Die ausländische Konkurrenz freut sich

Immer häufiger sehen sich deutsche Bauern gezwungen, ihre Erdbeerernte zu vernichten

Erdbeeren für den Verkauf vorbereitet. (Foto: pixabay)
Erdbeeren für den Verkauf vorbereitet. (Foto: pixabay)

 

Von Jürgen Wermser

 

Die Berichte aus Medien und Bekanntenkreis sind alarmierend: Immer häufiger sehen sich deutsche Bauern gezwungen, ihre Erdbeerernte zu vernichten. Dabei reifen die beliebten Früchte momentan zu bester Qualität. Trotzdem werden die Betriebe ihre Ware nicht zu angemessenen Preisen los - ein Lehrstück über die Unwägbarkeiten und Verwerfungen in der heimischen Landwirtschaft.

 

Schwankungen bei Produktionsmenge und Erlösen gehören zum normalen Wirtschaftsleben, auch im Agrarsektor. Verbraucherwünsche ändern sich eben, und die Ernte fällt wetterbedingt mal besser, mal schlechter aus. Damit mussten und können auch Obstbauern seit jeher leben. Doch jetzt kommen mehrere neue Faktoren hinzu, die zusammengenommen die Lage dramatisch ins Negative verändern. Auch die Politik hat daran ihren Anteil.

 

Haushalte legen Geld zurück

 

Da ist zunächst einmal Putins Angriff auf die Ukraine, der hierzulande die Energiepreise nach oben treibt und die Verbraucher vor der nächsten Heizkostenabrechnung zittern lässt - vom regelmäßigen Schock an der Zapfsäule ganz zu schweigen. In den meisten Haushalten wird nun versucht, etwas Geld zurückzulegen, um auch in einigen Monaten das Nötigste bezahlen zu können. Erdbeeren, aber auch Spargel wirken in einer solche Situation für immer mehr Verbraucher zu teuer und verzichtbar.

 

Hinzu kommt, dass der pandemiebedingte Reiz, möglichst dezentral und an kleinen Obstständen an der Straße einzukaufen, nachgelassen hat. Dort war und ist das Ansteckungsrisiko naturgemäß sehr gering. Doch Corona hat für die Mehrheit der Bürger ungeachtet hoher Infektionszahlen an Schrecken verloren.
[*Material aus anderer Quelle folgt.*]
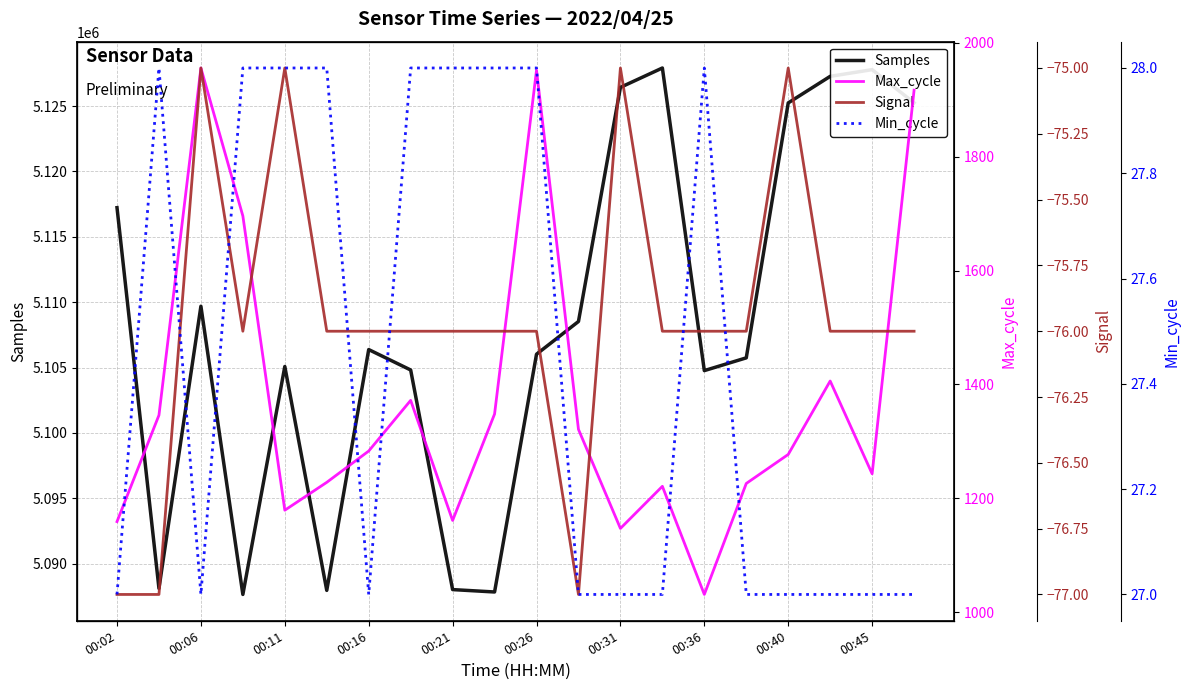

What is the lowest value of the Samples series?

5087650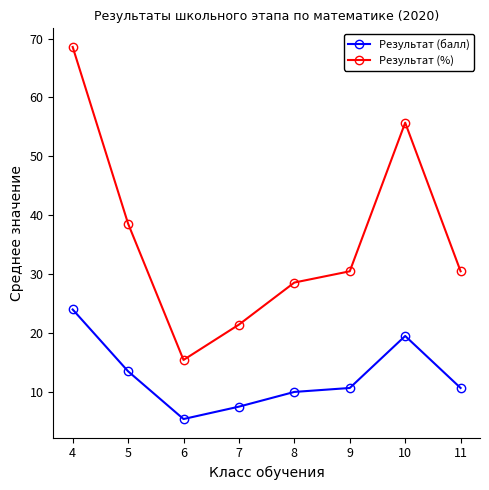

Between 4 and 8, which series saw the biggest shift?

Результат (%)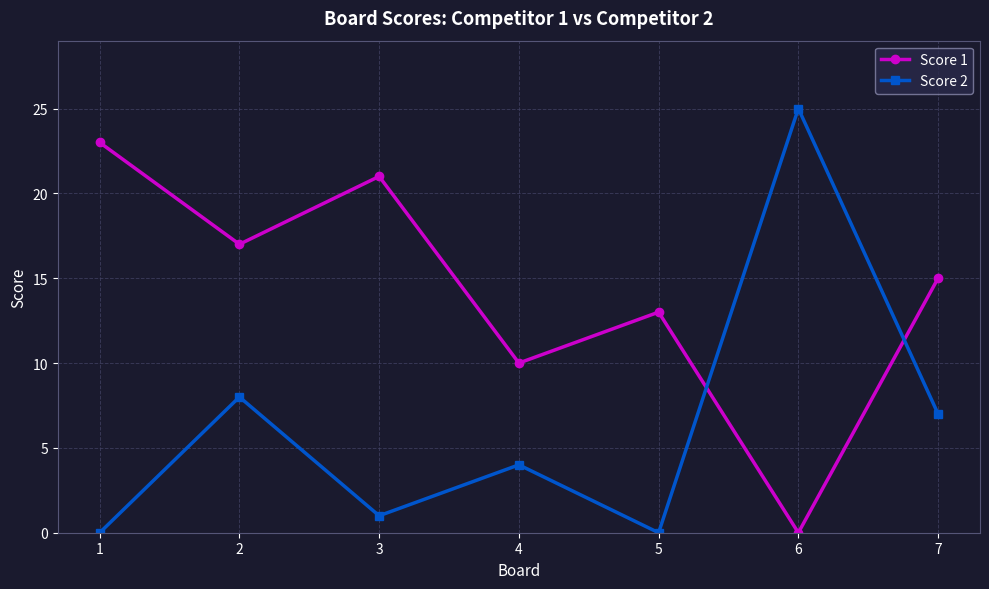

True or false: Score 2 has more than 2 interior local peaks.

True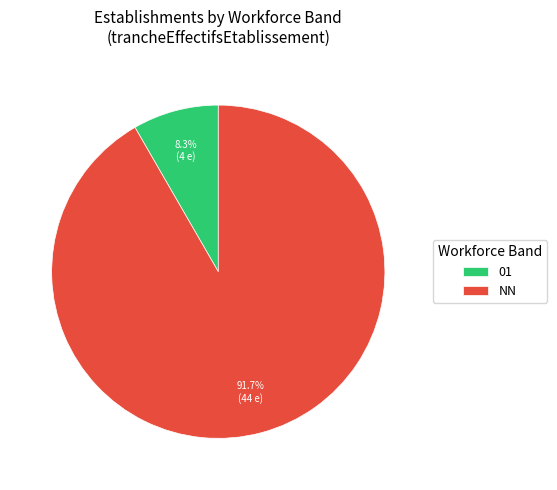

What percentage do NN and 01 together represent?

100.0%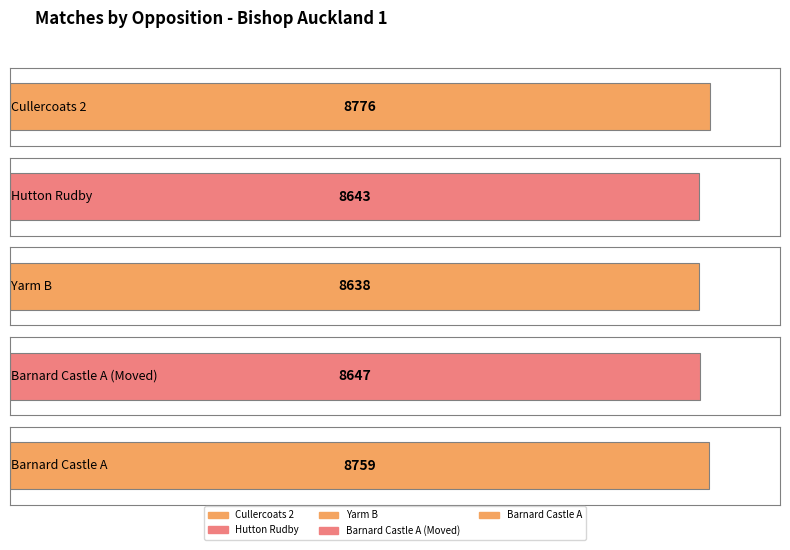

What is the change in value from Barnard Castle A (Moved) to Barnard Castle A?

+112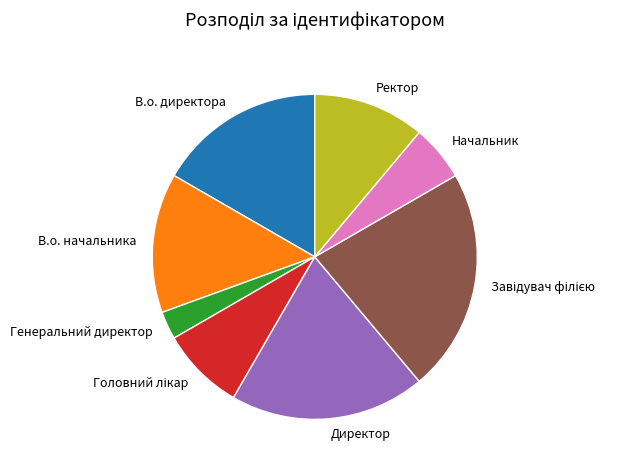

Does any single category account for the majority?

No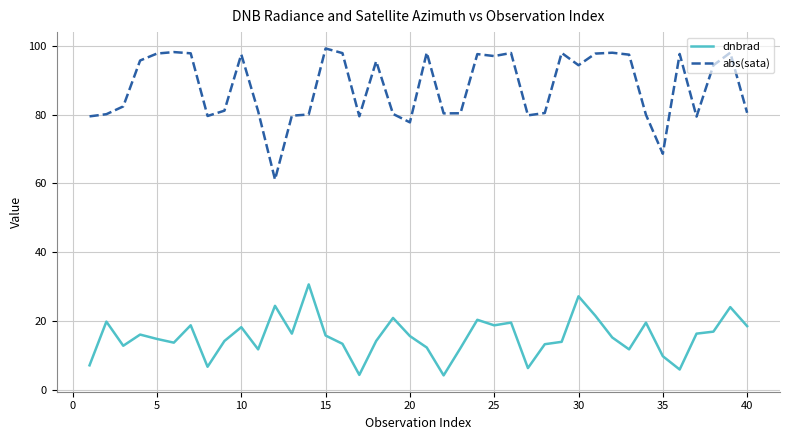

Rank the series by their average value, from highest to lowest.

abs(sata), dnbrad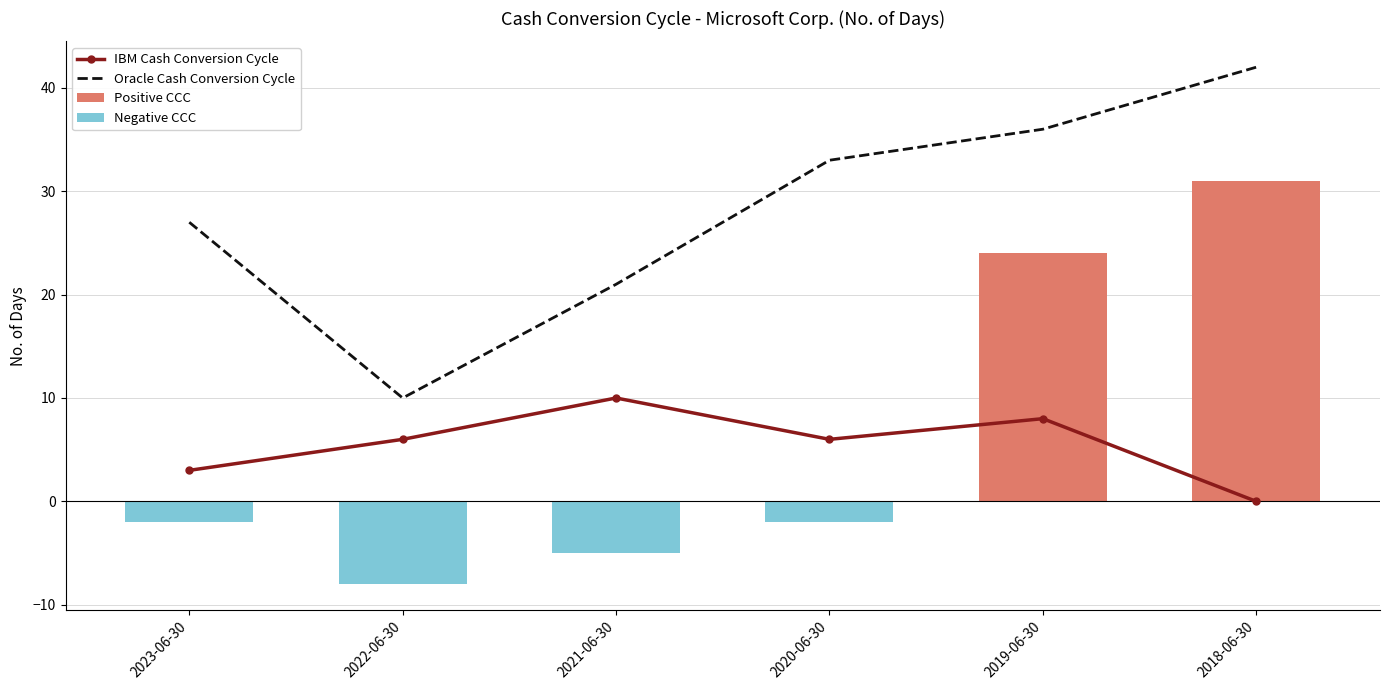

At which label is IBM Cash Conversion Cycle closest to 5?

2022-06-30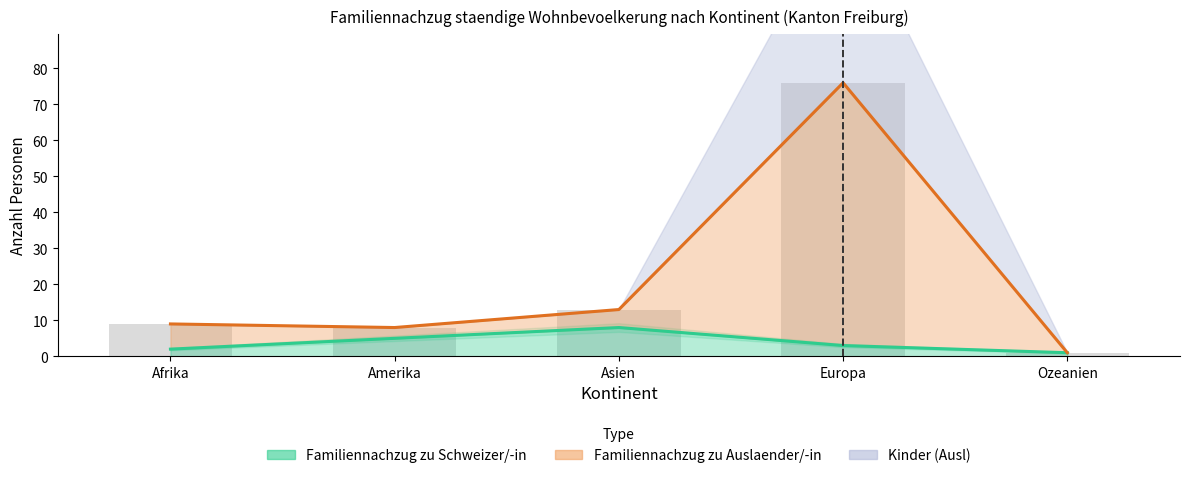

At how many categories does at least one series exceed 28?

1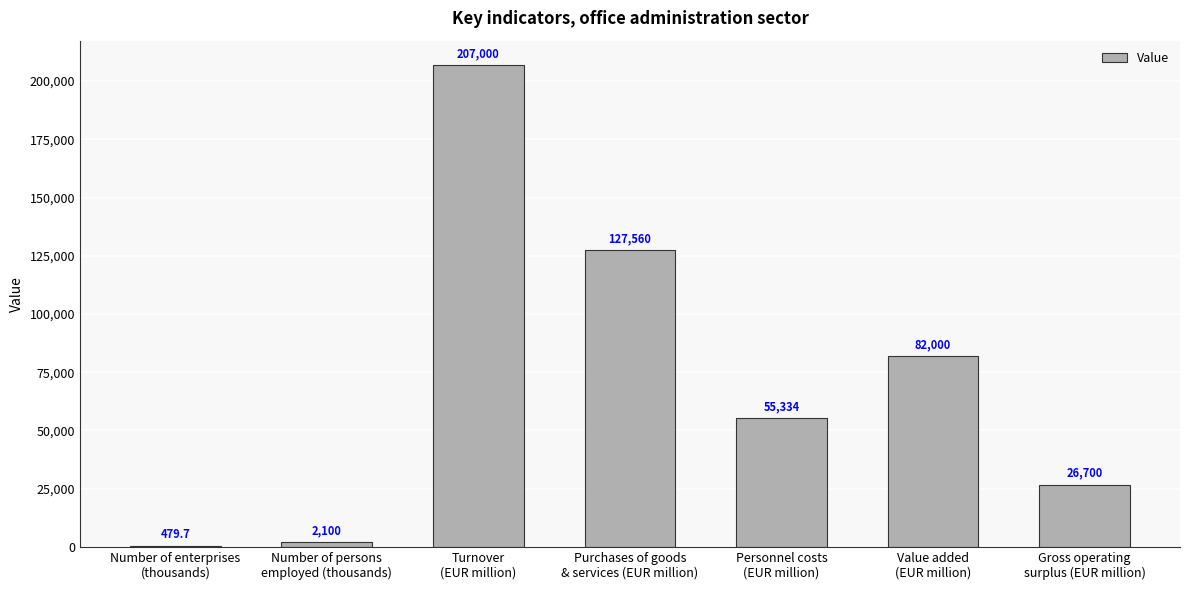

What is the maximum value shown in the chart?

207000.0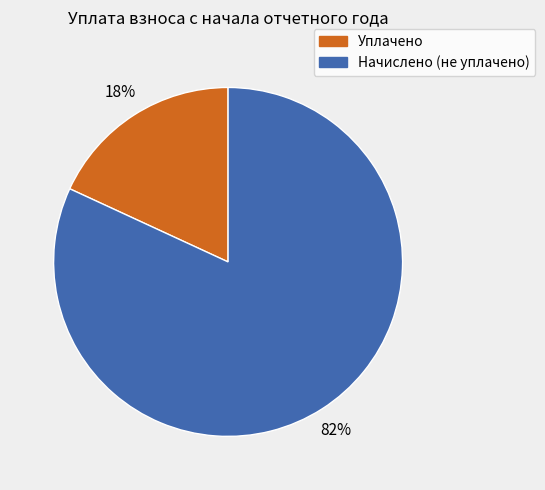

To the nearest percent, what is the average slice percentage?

50%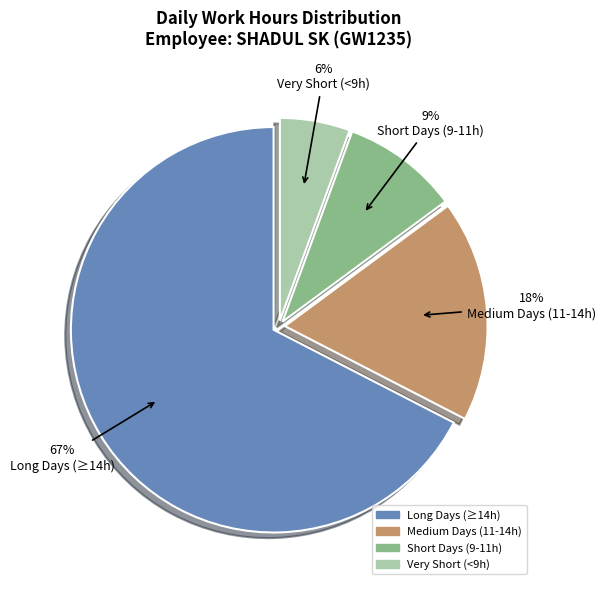

To the nearest percent, what portion does Short Days (9-11h) represent?

9%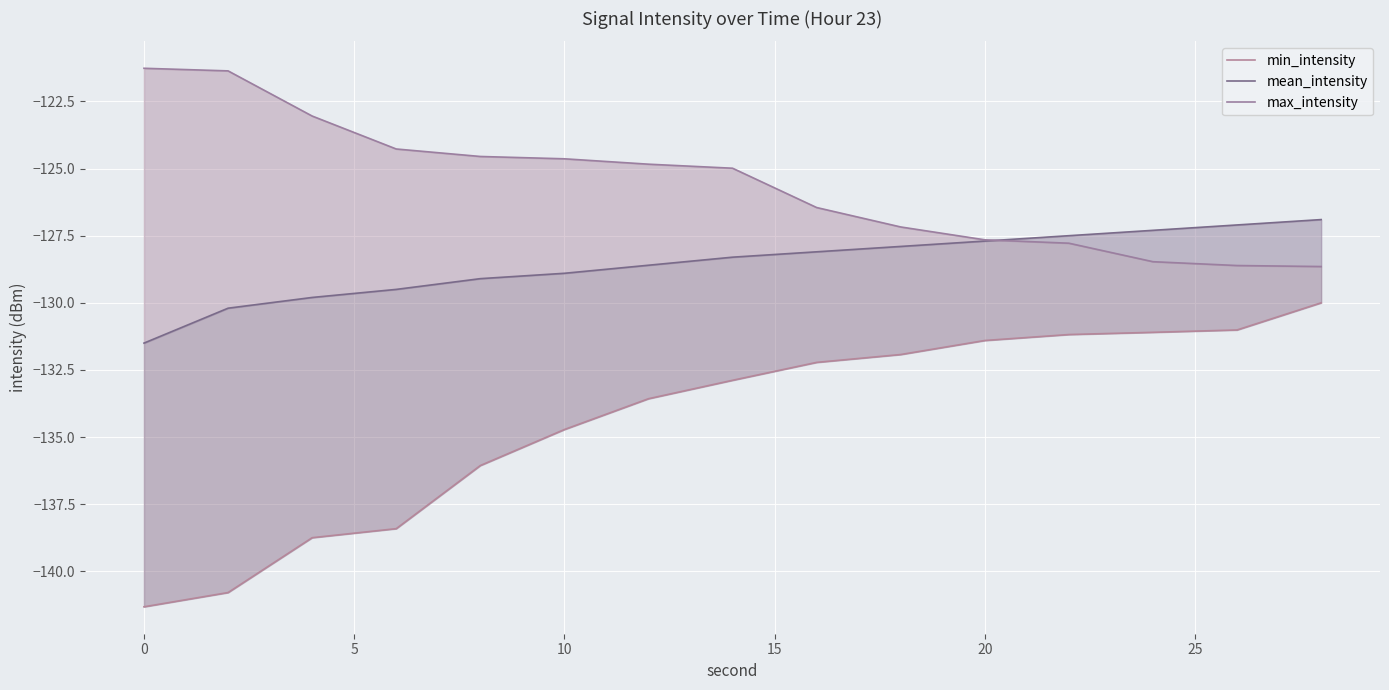

Rank the series by their average value, from lowest to highest.

min_intensity, mean_intensity, max_intensity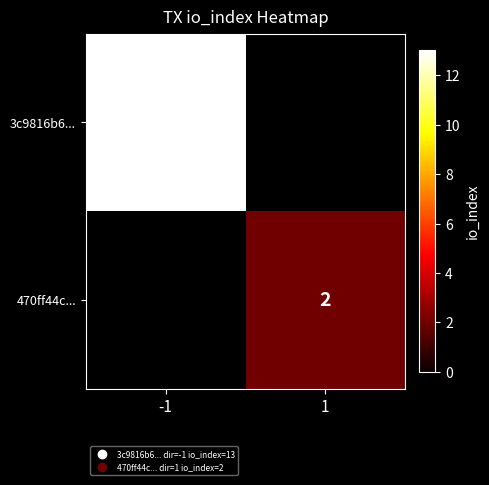

The value of 3c9816b6... at -1 is 13. True or false?

True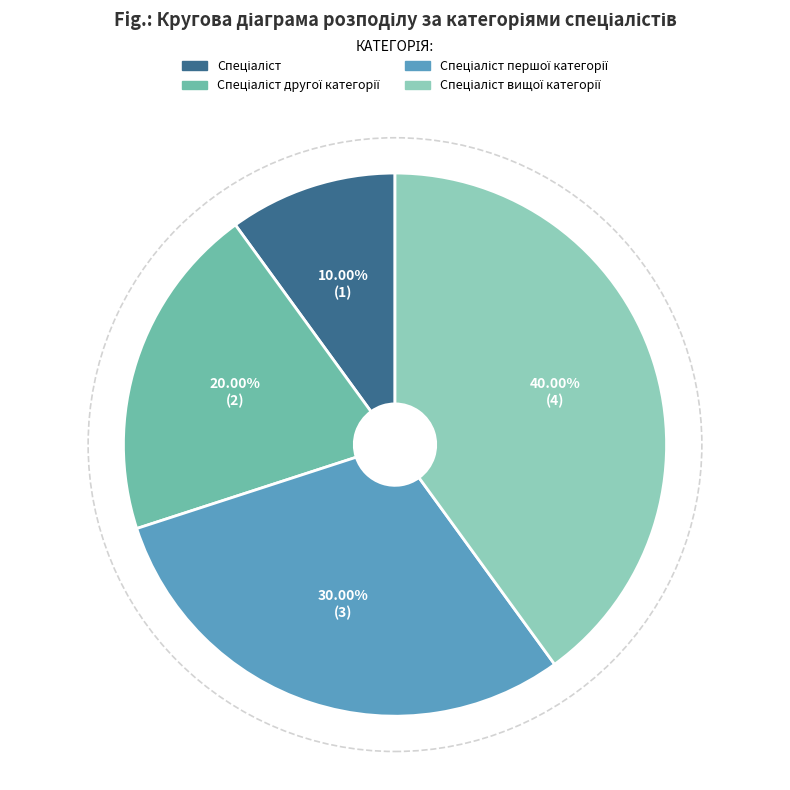

Is there a majority slice in this chart?

No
Die Fußgängerzonen, Züge und Strände sind voll, auch die großen Einkaufsgeschäfte sind wieder gut besucht. Entsprechend breiter fächert sich für Konsumenten die Palette, das knapp gewordene Geld auszugeben; der Wettbewerbsdruck auf dem „Genießermarkt“ für Erdbeeren und Spargel aus deutschen Landen wird stärker.

 

Billiganbieter aus Spanien

 

Gleichzeitig drängen Billiganbieter vor allem aus Spanien in die Supermärkte und Discounter. Sie können witterungsbedingt früher liefern und wegen niedriger Löhne sowie geringerer Umweltvorschriften deutlich günstiger produzieren als ihre deutschen Konkurrenten. Hier ist von der Politik der Marktmechanismus außer Kraft gesetzt worden - aus ehrenwerten Motiven, aber mit fatalen Nebenwirkungen.

 

Beispiel Mindestlohn. Natürlich ist es wünschenswert, dass Erntehelfer in Deutschland für gute Arbeit auch gut bezahlt werden. Aber dies darf nicht dazu führen, dass eine seriöse wirtschaftliche Branche - Stichwort Anbaubetriebe für Erdbeeren und Spargel - allein die Zeche zahlt und deswegen um ihre Existenz fürchten muss. Es ist zwar für Politiker leicht, zu Lasten anderer Akteure Vorschriften zu erlassen oder Gesetze zu beschließen. Doch dabei muss mit Außenmaß vorgegangen werden, um gefährliche Risiken und Nebenwirkungen so gering wie möglich zu halten. Oder Ausnahmeregelungen zuzulassen, gezielt Steuersätze zu senken oder staatliche Zuschüsse zu zahlen. Die Möglichkeiten sind hier vielfältig. Es muss „nur“ gehandelt werden.

 

Alarmsignal auch für andere

 

Gewiss, es mag im Agrarbereich als Ganzes gesehen wichtigere Probleme als den Handel mit Erdbeeren oder Spargel geben. Aber was auf diesem Markt geschieht, sollte beispielhaft als Alarmsignal auch für andere Sektoren gelten. Im Klartext, wenn der Staat deutsche Betriebe einseitig und ohne Ausgleich der Wettbewerbsnachteile belastet, freut sich am Ende nur einer - die ausländische Konkurrenz.